Saved entries:
_____

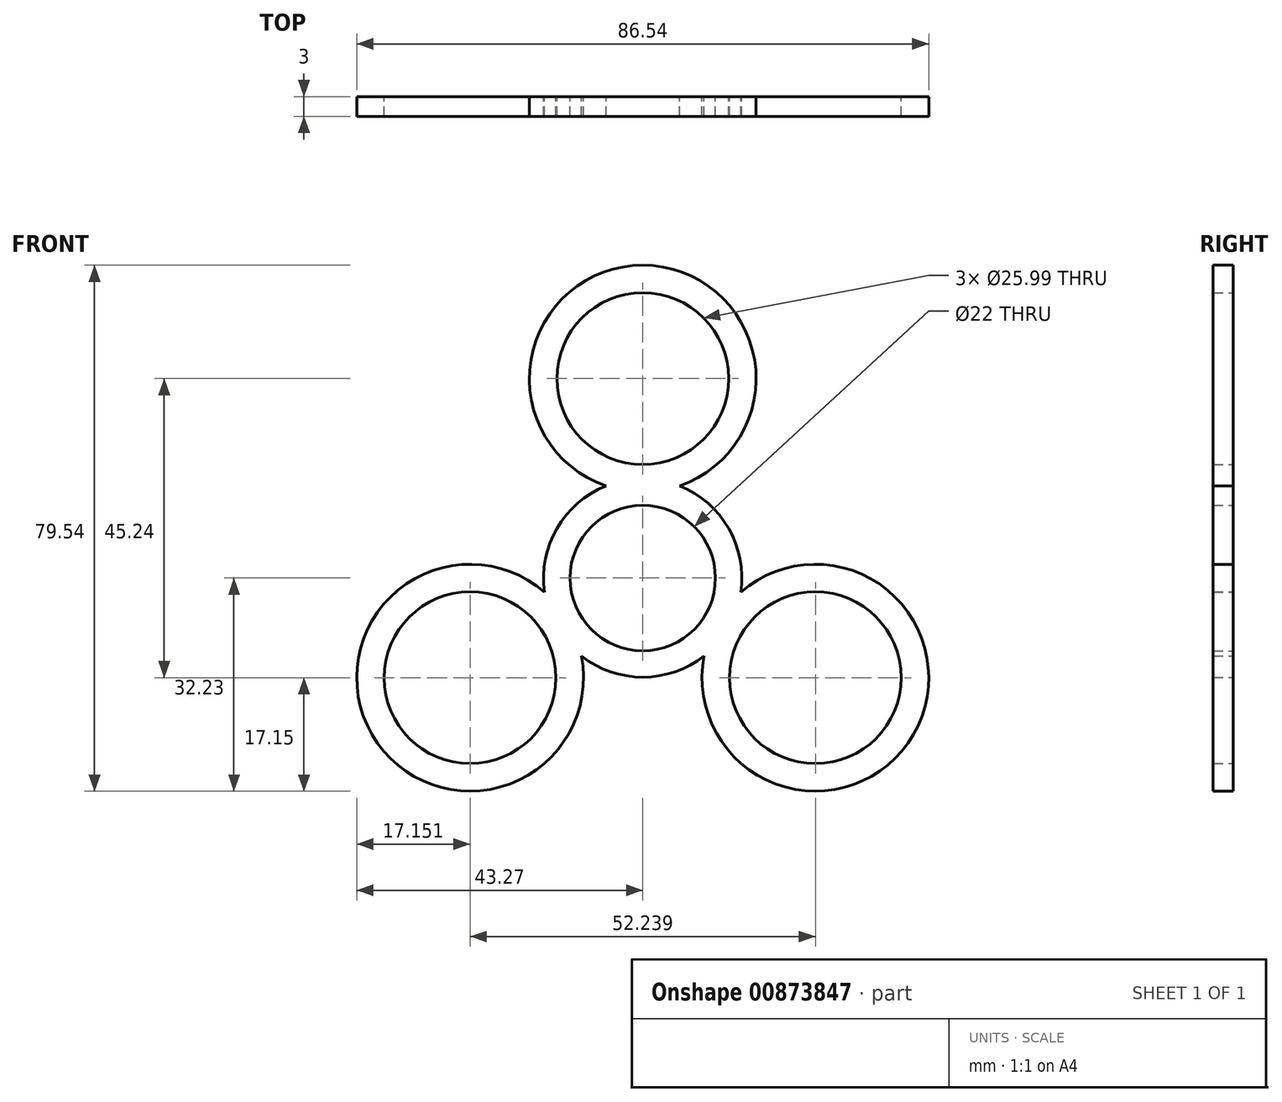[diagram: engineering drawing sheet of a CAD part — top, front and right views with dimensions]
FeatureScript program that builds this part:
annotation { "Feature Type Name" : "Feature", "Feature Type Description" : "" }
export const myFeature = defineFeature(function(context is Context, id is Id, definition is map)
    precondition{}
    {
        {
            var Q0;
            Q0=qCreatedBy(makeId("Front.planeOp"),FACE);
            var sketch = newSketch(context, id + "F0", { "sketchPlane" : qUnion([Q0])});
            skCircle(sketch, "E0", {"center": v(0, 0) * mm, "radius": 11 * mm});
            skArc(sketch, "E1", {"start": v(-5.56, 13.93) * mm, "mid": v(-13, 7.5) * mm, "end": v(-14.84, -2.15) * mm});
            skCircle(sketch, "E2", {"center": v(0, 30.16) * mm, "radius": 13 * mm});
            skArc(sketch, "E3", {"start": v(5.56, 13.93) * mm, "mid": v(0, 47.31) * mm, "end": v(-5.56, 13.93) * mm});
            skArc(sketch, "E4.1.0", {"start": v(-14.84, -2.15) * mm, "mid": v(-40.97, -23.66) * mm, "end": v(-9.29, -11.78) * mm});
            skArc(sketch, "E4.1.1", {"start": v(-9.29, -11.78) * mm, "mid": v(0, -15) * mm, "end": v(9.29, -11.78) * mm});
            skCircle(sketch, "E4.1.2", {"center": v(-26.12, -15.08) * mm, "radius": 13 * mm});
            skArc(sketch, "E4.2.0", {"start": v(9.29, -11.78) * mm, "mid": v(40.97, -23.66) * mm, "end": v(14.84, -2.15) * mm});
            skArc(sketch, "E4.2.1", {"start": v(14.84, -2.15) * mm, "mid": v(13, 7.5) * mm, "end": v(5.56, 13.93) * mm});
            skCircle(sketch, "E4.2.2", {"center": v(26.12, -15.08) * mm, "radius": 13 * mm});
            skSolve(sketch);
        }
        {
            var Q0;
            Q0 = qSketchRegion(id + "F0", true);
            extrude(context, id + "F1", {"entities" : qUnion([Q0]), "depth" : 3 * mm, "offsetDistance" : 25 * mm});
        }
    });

_____

Do this> Can you reproduce all of the material above word for word, leaving out any pictures?

Result for this exercise>
[diagram: engineering drawing sheet of a CAD part — top, front and right views with dimensions]
FeatureScript program that builds this part:
annotation { "Feature Type Name" : "Feature", "Feature Type Description" : "" }
export const myFeature = defineFeature(function(context is Context, id is Id, definition is map)
    precondition{}
    {
        {
            var Q0;
            Q0=qCreatedBy(makeId("Front.planeOp"),FACE);
            var sketch = newSketch(context, id + "F0", { "sketchPlane" : qUnion([Q0])});
            skCircle(sketch, "E0", {"center": v(0, 0) * mm, "radius": 11 * mm});
            skArc(sketch, "E1", {"start": v(-5.56, 13.93) * mm, "mid": v(-13, 7.5) * mm, "end": v(-14.84, -2.15) * mm});
            skCircle(sketch, "E2", {"center": v(0, 30.16) * mm, "radius": 13 * mm});
            skArc(sketch, "E3", {"start": v(5.56, 13.93) * mm, "mid": v(0, 47.31) * mm, "end": v(-5.56, 13.93) * mm});
            skArc(sketch, "E4.1.0", {"start": v(-14.84, -2.15) * mm, "mid": v(-40.97, -23.66) * mm, "end": v(-9.29, -11.78) * mm});
            skArc(sketch, "E4.1.1", {"start": v(-9.29, -11.78) * mm, "mid": v(0, -15) * mm, "end": v(9.29, -11.78) * mm});
            skCircle(sketch, "E4.1.2", {"center": v(-26.12, -15.08) * mm, "radius": 13 * mm});
            skArc(sketch, "E4.2.0", {"start": v(9.29, -11.78) * mm, "mid": v(40.97, -23.66) * mm, "end": v(14.84, -2.15) * mm});
            skArc(sketch, "E4.2.1", {"start": v(14.84, -2.15) * mm, "mid": v(13, 7.5) * mm, "end": v(5.56, 13.93) * mm});
            skCircle(sketch, "E4.2.2", {"center": v(26.12, -15.08) * mm, "radius": 13 * mm});
            skSolve(sketch);
        }
        {
            var Q0;
            Q0 = qSketchRegion(id + "F0", true);
            extrude(context, id + "F1", {"entities" : qUnion([Q0]), "depth" : 3 * mm, "offsetDistance" : 25 * mm});
        }
    });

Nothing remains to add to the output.